§ **Provided data**
________________

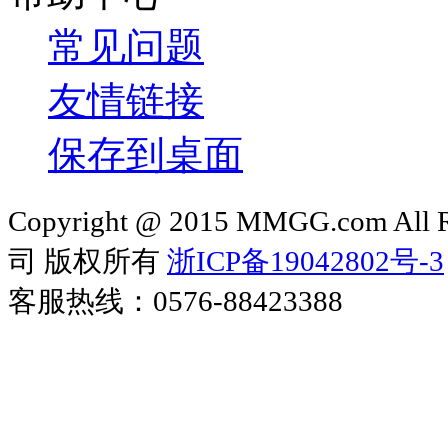
常见问题
友情链接
保存到桌面
Copyright @ 2015 MMGG.com 
司 版权所有
浙ICP备19042802号-3
客服热线：0576-88423388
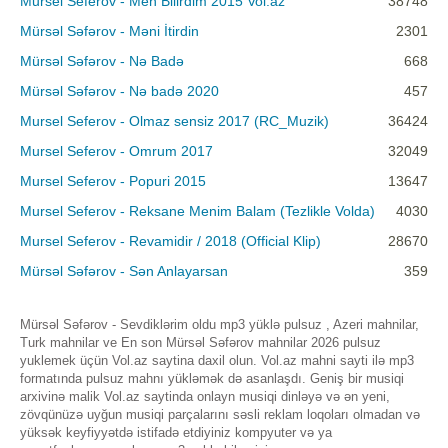
Mursel Seferov - Men Bilirdim 2015 Vol.az
38748
Mürsəl Səfərov - Məni İtirdin
2301
Mürsəl Səfərov - Nə Badə
668
Mürsəl Səfərov - Nə badə 2020
457
Mursel Seferov - Olmaz sensiz 2017 (RC_Muzik)
36424
Mursel Seferov - Omrum 2017
32049
Mursel Seferov - Popuri 2015
13647
Mursel Seferov - Reksane Menim Balam (Tezlikle Volda)
4030
Mursel Seferov - Revamidir / 2018 (Official Klip)
28670
Mürsəl Səfərov - Sən Anlayarsan
359
Mürsəl Səfərov - Sevdiklərim oldu mp3 yüklə pulsuz , Azeri mahnilar,
Turk mahnilar ve En son Mürsəl Səfərov mahnilar 2026 pulsuz
yuklemek üçün Vol.az saytina daxil olun. Vol.az mahni sayti ilə mp3
formatında pulsuz mahnı yükləmək də asanlaşdı. Geniş bir musiqi
arxivinə malik Vol.az saytinda onlayn musiqi dinləyə və ən yeni,
zövqünüzə uyğun musiqi parçalarını səsli reklam loqoları olmadan və
yüksək keyfiyyətdə istifadə etdiyiniz kompyuter və ya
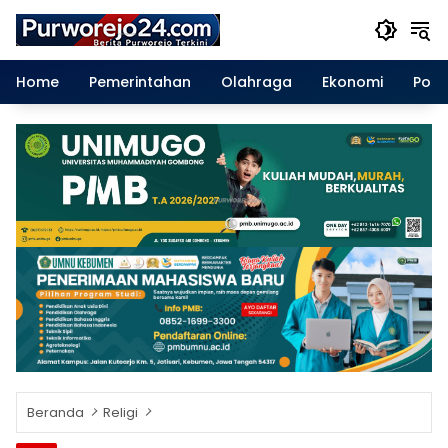
Langsung
ke
konten
Home
Pemerintahan
Olahraga
Ekonomi
Polit
Beranda
Religi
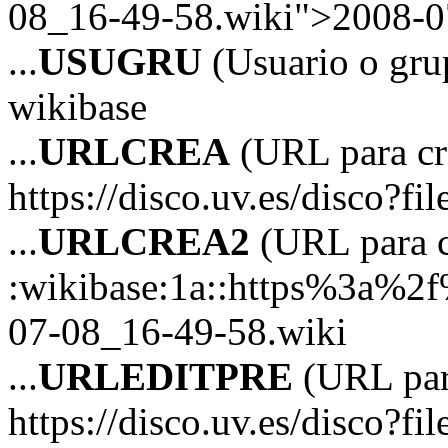
08_16-49-58.wiki">2008-0
...
USUGRU
(Usuario o grup
wikibase
...
URLCREA
(URL para cre
https://disco.uv.es/disco?fil
...
URLCREA2
(URL para cr
:wikibase:1a::https%3a%2
07-08_16-49-58.wiki
...
URLEDITPRE
(URL para
https://disco.uv.es/disco?fil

________________

§ **How to complete this task**
What is needed is an exact copy of every record above, minus the images.

§ **Output below**
常见问题
友情链接
保存到桌面
Copyright @ 2015 MMGG.com 
司 版权所有
浙ICP备19042802号-3
客服热线：0576-88423388
Mursel Seferov - Men Bilirdim 2015 Vol.az
38748
Mürsəl Səfərov - Məni İtirdin
2301
Mürsəl Səfərov - Nə Badə
668
Mürsəl Səfərov - Nə badə 2020
457
Mursel Seferov - Olmaz sensiz 2017 (RC_Muzik)
36424
Mursel Seferov - Omrum 2017
32049
Mursel Seferov - Popuri 2015
13647
Mursel Seferov - Reksane Menim Balam (Tezlikle Volda)
4030
Mursel Seferov - Revamidir / 2018 (Official Klip)
28670
Mürsəl Səfərov - Sən Anlayarsan
359
Mürsəl Səfərov - Sevdiklərim oldu mp3 yüklə pulsuz , Azeri mahnilar,
Turk mahnilar ve En son Mürsəl Səfərov mahnilar 2026 pulsuz
yuklemek üçün Vol.az saytina daxil olun. Vol.az mahni sayti ilə mp3
formatında pulsuz mahnı yükləmək də asanlaşdı. Geniş bir musiqi
arxivinə malik Vol.az saytinda onlayn musiqi dinləyə və ən yeni,
zövqünüzə uyğun musiqi parçalarını səsli reklam loqoları olmadan və
yüksək keyfiyyətdə istifadə etdiyiniz kompyuter və ya
Langsung
ke
konten
Home
Pemerintahan
Olahraga
Ekonomi
Polit
Beranda
Religi
08_16-49-58.wiki">2008-0
...
USUGRU
(Usuario o grup
wikibase
...
URLCREA
(URL para cre
https://disco.uv.es/disco?fil
...
URLCREA2
(URL para cr
:wikibase:1a::https%3a%2
07-08_16-49-58.wiki
...
URLEDITPRE
(URL para
https://disco.uv.es/disco?fil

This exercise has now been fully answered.